Organizations use this statistical de-identified patient data for everything from healthcare and provider quality control and treatment improvement, to researching new medicines and finding new relationships between disease cause and effect.
However, statistically de-identifying data isn't perfect. In a study last year, the Whitehead Institute for Biomedical Research, a nonprofit research and teaching institution with programs in cancer research, developmental biology, genetics, and genomics, was able to re-identify 50 people who had sent personal DNA data in genomics studies such as the 1000 Genomes Report. The odds of being named from a de-identified database were 4 in 10,000, according to a 2005 study.

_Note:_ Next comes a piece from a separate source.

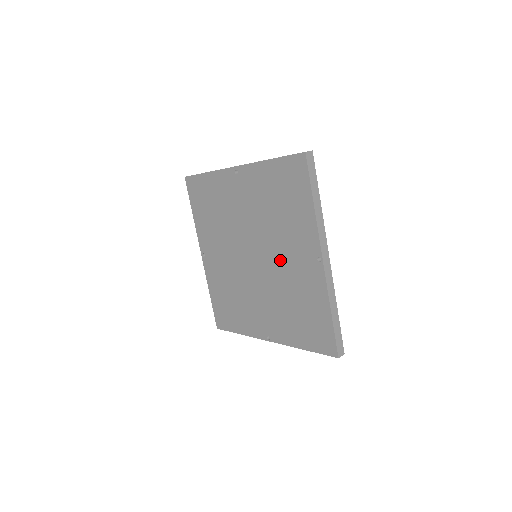
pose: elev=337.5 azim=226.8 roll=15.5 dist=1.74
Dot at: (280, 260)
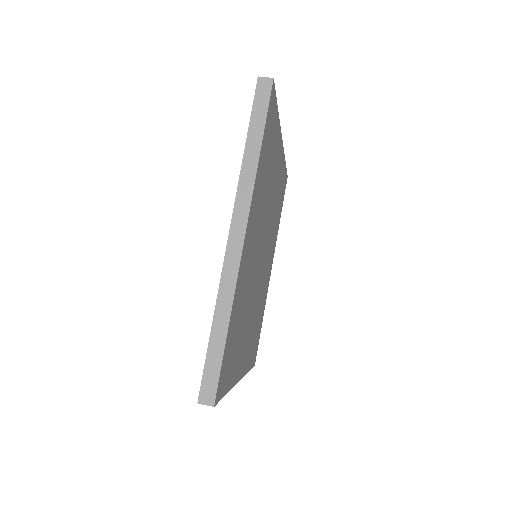
Dot at: occluded
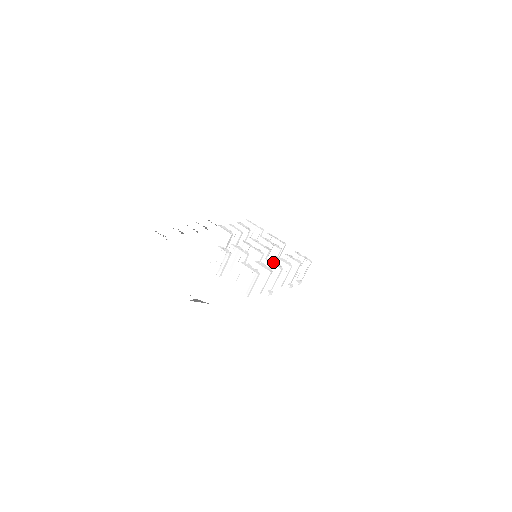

Since that year, consumers share more identifiable information via social media and apps, and more information is digitally available, so perhaps it's more likely to be identified today.
Rather than de-identify data, researchers should be held responsible for protecting personal data and privacy, recommends an article on the Association for Computing Machinery's website written by Jon P. Daries, Justin Reich, Jim Waldo, Elise Young, Jonathan Whittinghill, Daniel Thomas Seaton, Andrew Dean Ho, and Isaac Chuang. Although they focused on students in higher education, the authors argue de-identification forces changes to data that threaten analysis and weaken the results. Too much concern for de-identifying could stifle important research, they say.
Patients worried about their data being re-identified might lie to medical professionals, to hide alcohol, drug, or physical abuse, or conceal embarrassing symptoms. Others are concerned insurers or employers will combine readily available credit card information with health data to paint clear pictures about consumers' cigarette, fast food, or liquor purchases.
Although one person's information speaks solely to that individual's health, the records of an entire population paint a broader picture, one that holds clues to cures, treatments, and prevention. Consumers might generate their personal health data, but they don't own their records. If we're all to reap the benefits of that collective knowledge, it's up to organizations that steward this data to protect it from those that seek to use it for illegal, unethical, or harmful purposes.